There’s also a steady streak of melancholism throughout Seedlings All. Clarke thinks of herself as a ‘harbinger of melancholy’, and allied to an album’s worth of self-examining songs, there is a danger that things can get a bit heavy. Thankfully, as with ‘Chicago’, and despite the intense and vulnerable auto-biographical nature of her songs, there is enough light to lift the gloom. Moreover, Walker’s exquisite, eclectic, tasteful and controlled guitar playing is a perfect compliment to the simply beautiful voice of Clarke, who also tends to underplay it. Less is more with Seedlings All, and all done with a full band that also includes Ruth Goller on bass, James Madden on drums, and Kit Downes on keys.

The lightness of touch is evident on the ethereal, chiming layers of ‘Bells Ring’ – which bears a resemblance to the work of This is The Kit’s Kate Stables – a love song in essence, and which swells like love always does, Clarke providing a little bit of late-song sax to the mix.

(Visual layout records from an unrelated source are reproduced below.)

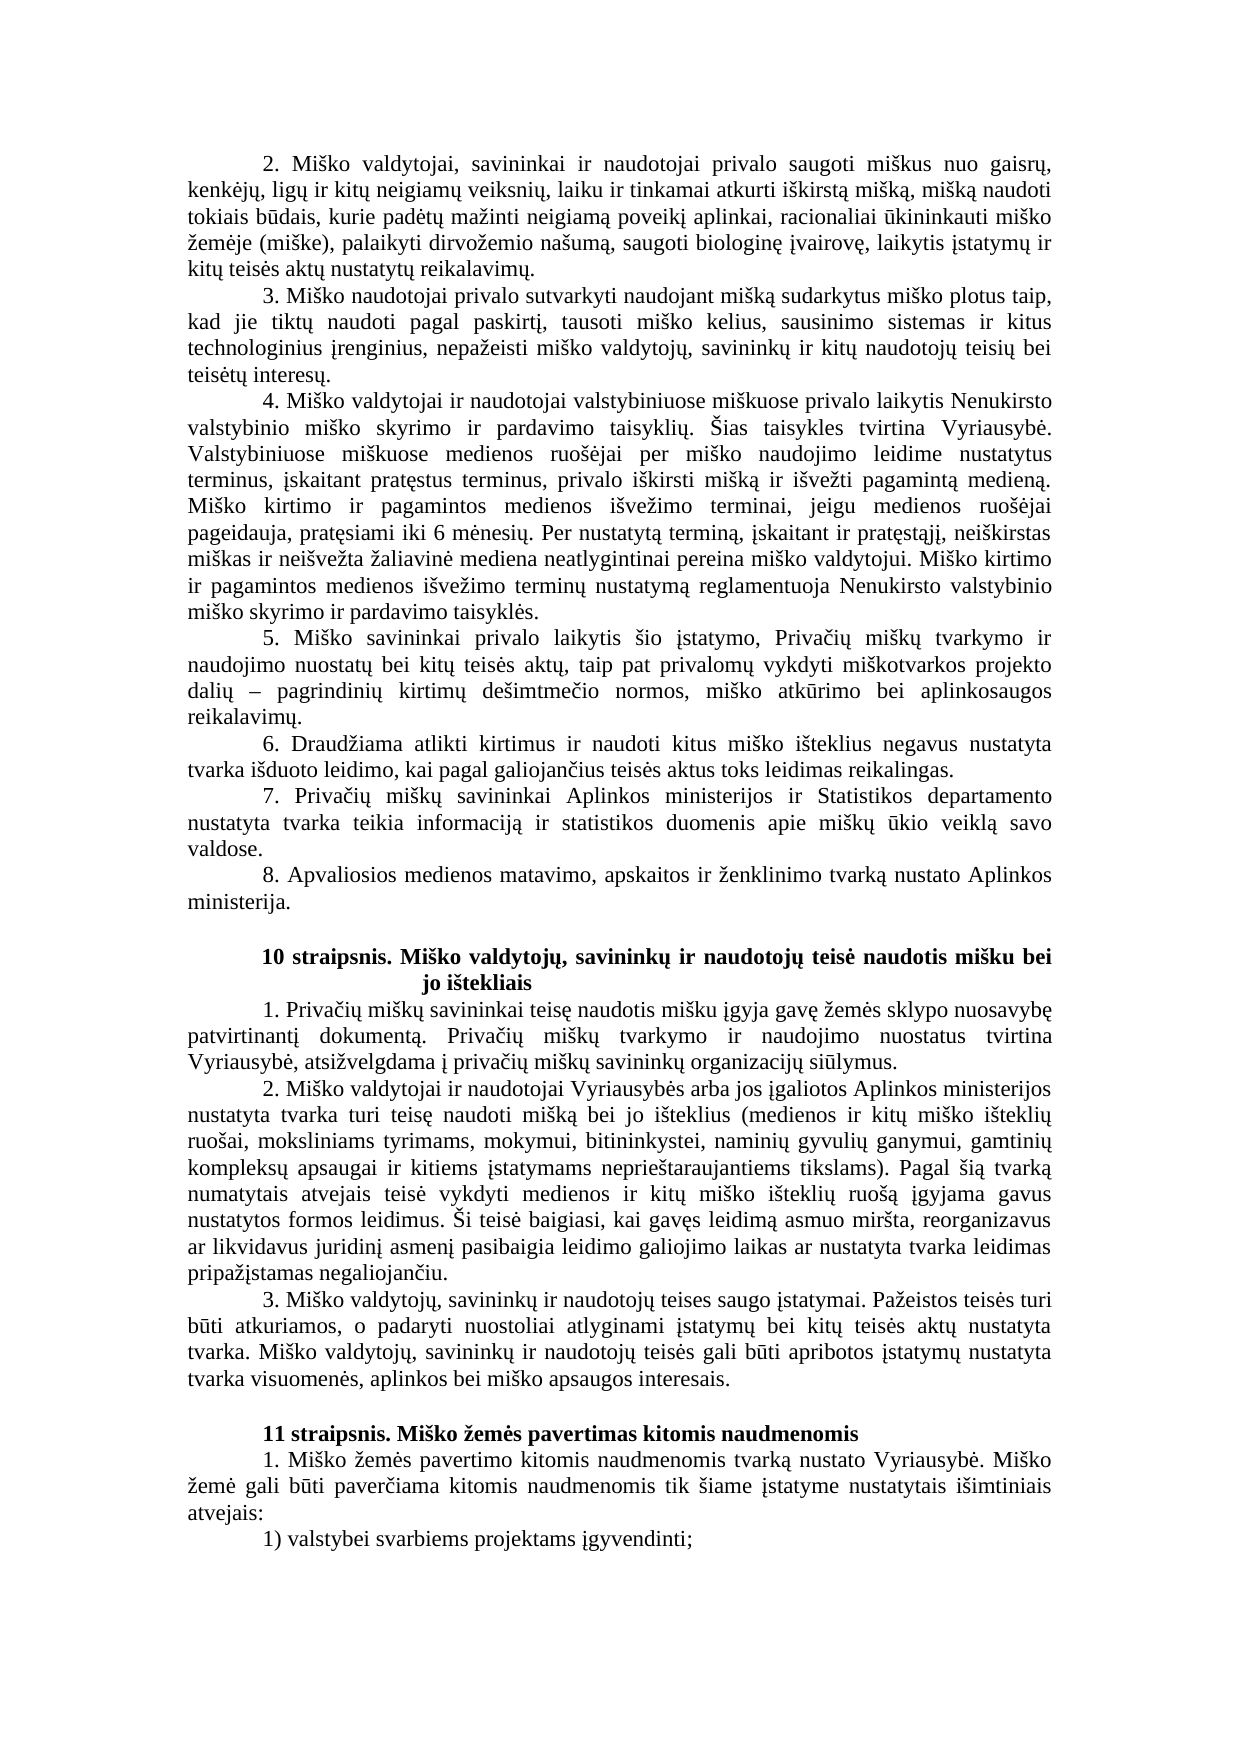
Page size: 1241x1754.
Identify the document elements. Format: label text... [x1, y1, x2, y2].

text 2. Miško valdytojai, savininkai ir naudotojai privalo saugoti miškus nuo gaisrų, kenkėjų, ligų ir kitų neigiamų veiksnių, laiku ir tinkamai atkurti iškirstą mišką, mišką naudoti tokiais būdais, kurie padėtų mažinti neigiamą poveikį aplinkai, racionaliai ūkininkauti miško žemėje (miške), palaikyti dirvožemio našumą, saugoti biologinę įvairovę, laikytis įstatymų ir kitų teisės aktų nustatytų reikalavimų. [187, 150, 1053, 282]
text 7. Privačių miškų savininkai Aplinkos ministerijos ir Statistikos departamento nustatyta tvarka teikia informaciją ir statistikos duomenis apie miškų ūkio veiklą savo valdose. [187, 782, 1053, 862]
text 1. Privačių miškų savininkai teisę naudotis mišku įgyja gavę žemės sklypo nuosavybę patvirtinantį dokumentą. Privačių miškų tvarkymo ir naudojimo nuostatus tvirtina Vyriausybė, atsižvelgdama į privačių miškų savininkų organizacijų siūlymus. [187, 996, 1053, 1075]
text 10 straipsnis. Miško valdytojų, savininkų ir naudotojų teisė naudotis mišku bei jo ištekliais [261, 943, 1053, 996]
text 8. Apvaliosios medienos matavimo, apskaitos ir ženklinimo tvarką nustato Aplinkos ministerija. [187, 862, 1053, 914]
text 6. Draudžiama atlikti kirtimus ir naudoti kitus miško išteklius negavus nustatyta tvarka išduoto leidimo, kai pagal galiojančius teisės aktus toks leidimas reikalingas. [187, 730, 1053, 782]
text 4. Miško valdytojai ir naudotojai valstybiniuose miškuose privalo laikytis Nenukirsto valstybinio miško skyrimo ir pardavimo taisyklių. Šias taisykles tvirtina Vyriausybė. Valstybiniuose miškuose medienos ruošėjai per miško naudojimo leidime nustatytus terminus, įskaitant pratęstus terminus, privalo iškirsti mišką ir išvežti pagamintą medieną. Miško kirtimo ir pagamintos medienos išvežimo terminai, jeigu medienos ruošėjai pageidauja, pratęsiami iki 6 mėnesių. Per nustatytą terminą, įskaitant ir pratęstąjį, neiškirstas miškas ir neišvežta žaliavinė mediena neatlygintinai pereina miško valdytojui. Miško kirtimo ir pagamintos medienos išvežimo terminų nustatymą reglamentuoja Nenukirsto valstybinio miško skyrimo ir pardavimo taisyklės. [187, 387, 1053, 624]
text 3. Miško naudotojai privalo sutvarkyti naudojant mišką sudarkytus miško plotus taip, kad jie tiktų naudoti pagal paskirtį, tausoti miško kelius, sausinimo sistemas ir kitus technologinius įrenginius, nepažeisti miško valdytojų, savininkų ir kitų naudotojų teisių bei teisėtų interesų. [187, 282, 1053, 387]
text 1. Miško žemės pavertimo kitomis naudmenomis tvarką nustato Vyriausybė. Miško žemė gali būti paverčiama kitomis naudmenomis tik šiame įstatyme nustatytais išimtiniais atvejais: [187, 1446, 1053, 1525]
text 1) valstybei svarbiems projektams įgyvendinti; [187, 1525, 1053, 1552]
text 2. Miško valdytojai ir naudotojai Vyriausybės arba jos įgaliotos Aplinkos ministerijos nustatyta tvarka turi teisę naudoti mišką bei jo išteklius (medienos ir kitų miško išteklių ruošai, moksliniams tyrimams, mokymui, bitininkystei, naminių gyvulių ganymui, gamtinių kompleksų apsaugai ir kitiems įstatymams neprieštaraujantiems tikslams). Pagal šią tvarką numatytais atvejais teisė vykdyti medienos ir kitų miško išteklių ruošą įgyjama gavus nustatytos formos leidimus. Ši teisė baigiasi, kai gavęs leidimą asmuo miršta, reorganizavus ar likvidavus juridinį asmenį pasibaigia leidimo galiojimo laikas ar nustatyta tvarka leidimas pripažįstamas negaliojančiu. [187, 1075, 1053, 1286]
text 3. Miško valdytojų, savininkų ir naudotojų teises saugo įstatymai. Pažeistos teisės turi būti atkuriamos, o padaryti nuostoliai atlyginami įstatymų bei kitų teisės aktų nustatyta tvarka. Miško valdytojų, savininkų ir naudotojų teisės gali būti apribotos įstatymų nustatyta tvarka visuomenės, aplinkos bei miško apsaugos interesais. [187, 1286, 1053, 1391]
text 5. Miško savininkai privalo laikytis šio įstatymo, Privačių miškų tvarkymo ir naudojimo nuostatų bei kitų teisės aktų, taip pat privalomų vykdyti miškotvarkos projekto dalių – pagrindinių kirtimų dešimtmečio normos, miško atkūrimo bei aplinkosaugos reikalavimų. [187, 624, 1053, 730]
text 11 straipsnis. Miško žemės pavertimas kitomis naudmenomis [187, 1420, 1053, 1446]
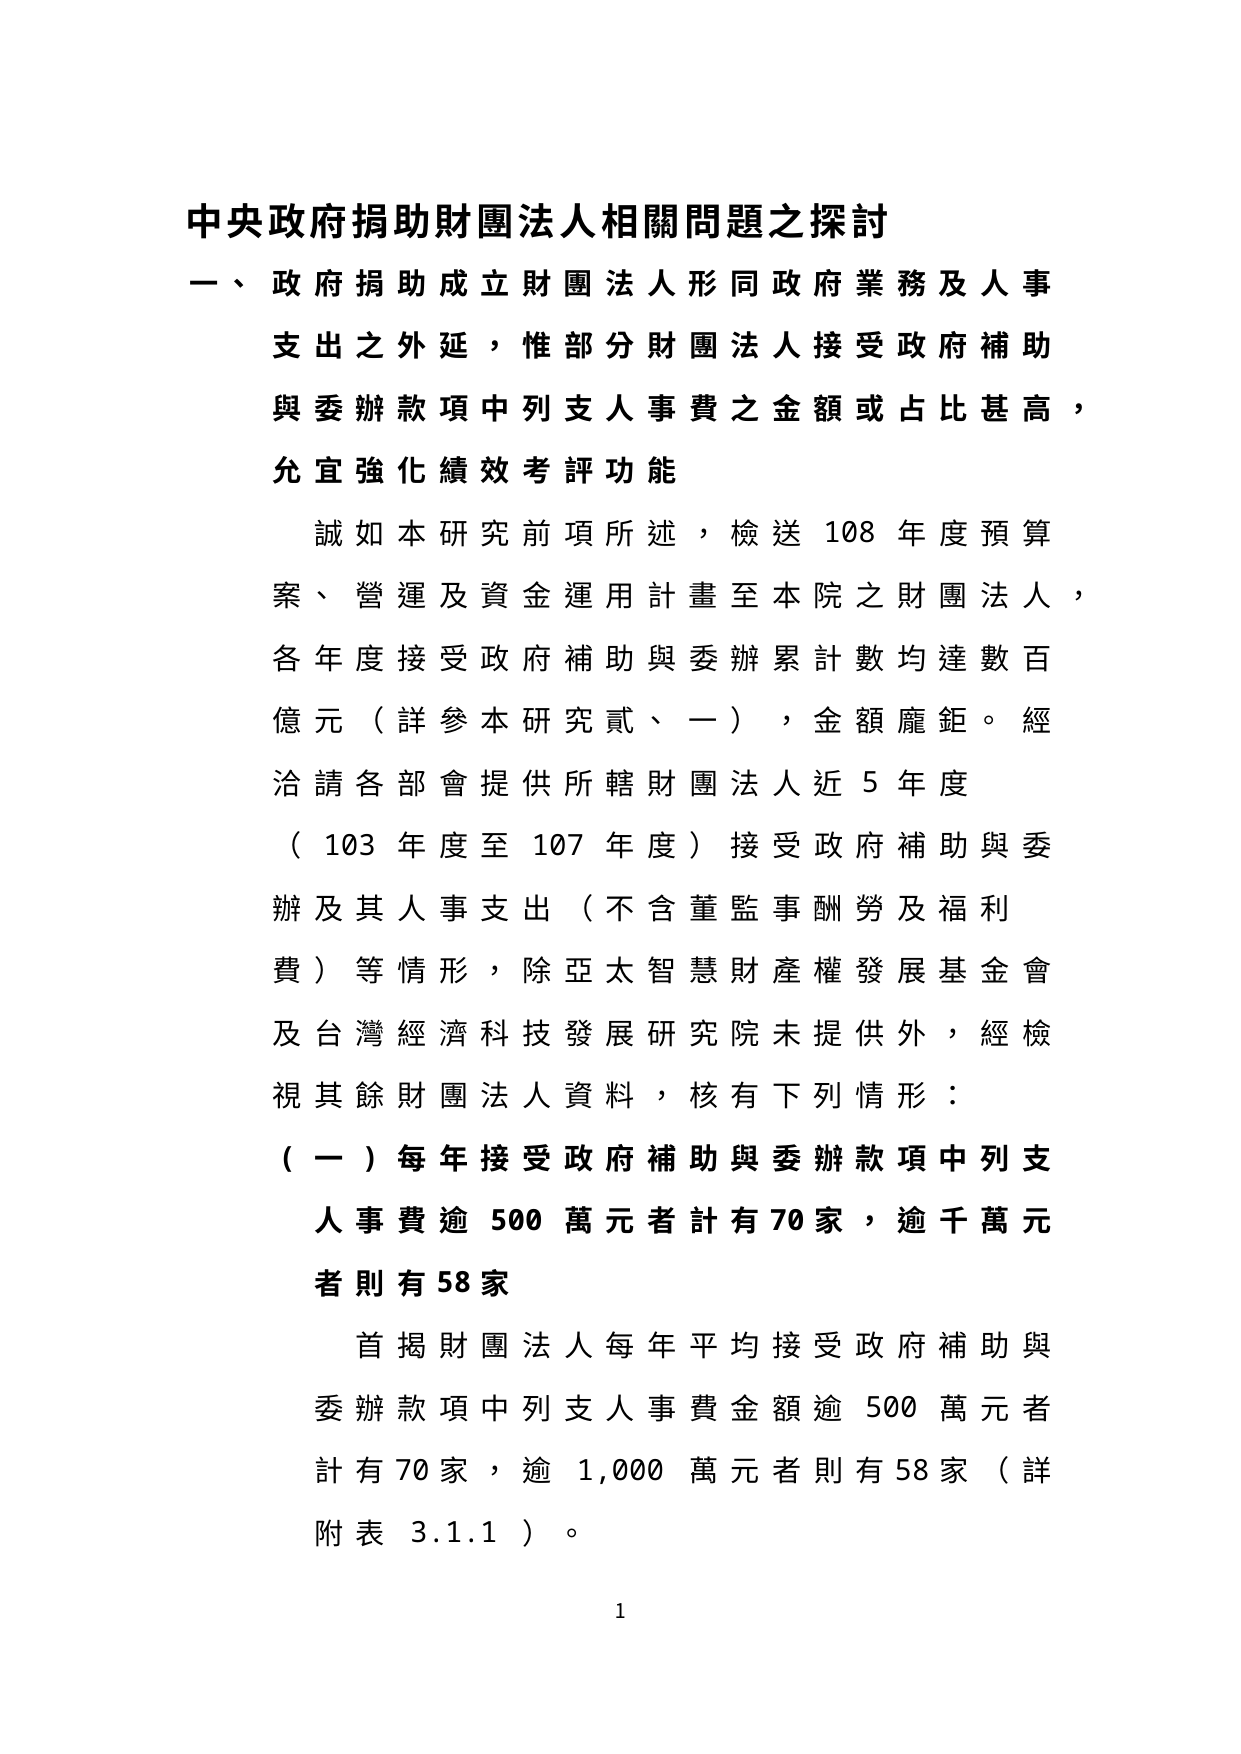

The title track itself is also a gentle musical foray, using double bass, light-touch drums, piano, strings and some clarinet from Clarke, while ‘Maybe I Won’t’ is a piano-based ballad that incorporates the traditional nursery rhyme ‘Rock-a-bye Baby’; a deeply personal song about having/not having children.

A late night jazz-lounge vibe infuses the glowing grooves of ‘Tender Heart’, another song about love (“It’s just your tender heart, pumping the blood around my body“), while the Americana sound of ‘All is Myth’ is just voice, acoustic guitar and harmonium. Here, Clarke’s voice both soars and whispers on this spacious song that is but another example of her brilliantly concise way with words, that steer well away from obfuscation: “All is myth / I feel with my hands / I don’t trust my eyes, they lie / And so do my ears“.

And so the seeds are scattered throughout; with the gently reverb-doused ‘Ghost Light’, double bass and drums adding weight in supporting the expressive piano, and ‘Sad Day’, a summation of Clarke’s duality, innate melancholism and uber-realism, mixed with a dash of dreaming, all chemically whirring around Clarke’s: “Heavy heart“.

Final track ‘Only Me Only’ is the closest we get to a folk song, in tone and delivery from a duo who are rather misrepresented as folkies, I’m sure to their exasperation. Rather, Clarke and Walker deal in classical balladry with a pop edge here and there. It’s all tinged with a melancholy hue that nevertheless speaks of their optimistic, life-affirming spirit.